Whether the cost of forming and keeping up such a
force of reserve would have greatly exceeded the cost of the recent
draft, we do not pretend to know. We are inclined to think it would not.
But that is a question of little moment. Money wisely spent is well
spent: money unwisely saved is ill saved. With such a force, the recent
draft might not have been necessary--at all events there would have been
no necessity for suspending active military operations in Virginia, and
awaiting the slow completion of the draft, at a moment when, large
additions to the forces in the field were precisely the one thing
needful.
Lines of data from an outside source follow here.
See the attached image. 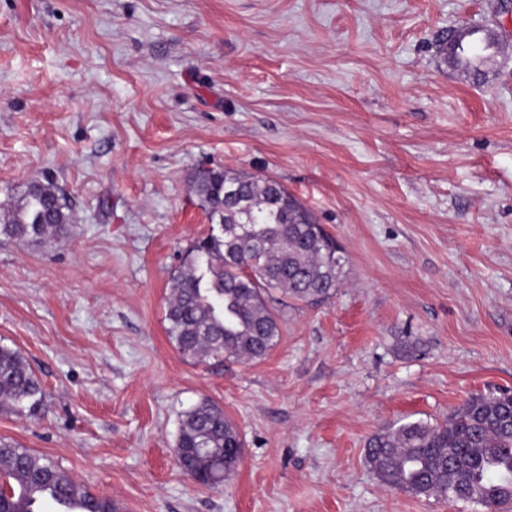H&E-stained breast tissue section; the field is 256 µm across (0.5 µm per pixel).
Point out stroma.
Returning <instances> with one entry per match:
<instances>
[{
    "mask_svg": "<svg viewBox=\"0 0 512 512\" xmlns=\"http://www.w3.org/2000/svg\"><path fill=\"white\" fill-rule=\"evenodd\" d=\"M461 26L512 45L499 0H0V203L47 179L74 217L0 237V344L43 387L0 438L122 512H484L365 462L382 428L512 389V53L456 67L437 38ZM202 167L277 180L348 257L256 363L167 335ZM204 398L243 441L220 488L175 459Z\"/></svg>",
    "mask_w": 512,
    "mask_h": 512,
    "instance_id": "stroma-1",
    "label": "stroma"
}]
</instances>
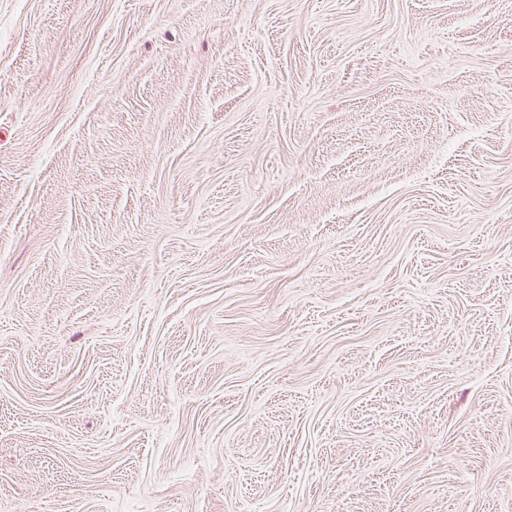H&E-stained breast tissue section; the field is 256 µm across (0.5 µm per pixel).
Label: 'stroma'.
<instances>
[{
  "label": "stroma",
  "instance_id": "stroma-1",
  "mask_svg": "<svg viewBox=\"0 0 512 512\" xmlns=\"http://www.w3.org/2000/svg\"><path fill=\"white\" fill-rule=\"evenodd\" d=\"M0 512H512V0H0Z\"/></svg>",
  "mask_w": 512,
  "mask_h": 512
}]
</instances>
The army of reserve would at once have supplied disciplined
soldiers, and their places in the camps of instruction and reserve could
have been filled with the new conscripts as fast as they were collected.

CONSOLATION--ENFORCEMENT OF THE DRAFT IN NEW YORK.
But grave as the error is which we have signalized, there is something
that might well console us for greater misfortunes than it has entailed,
and which gives us another illustration of the truth that God and Time
often work for us better than we for ourselves, and out of our errors
bring good that we could not forecast.
It would not be wise to assert that the not having such a reserved force
necessitated the recent draft, and thereby occasioned the horrible
outbreak in New York. But if it may even be safely suggested as possibly
true, the successful enforcement of the draft becomes all the more a
matter for boundless joy and congratulation.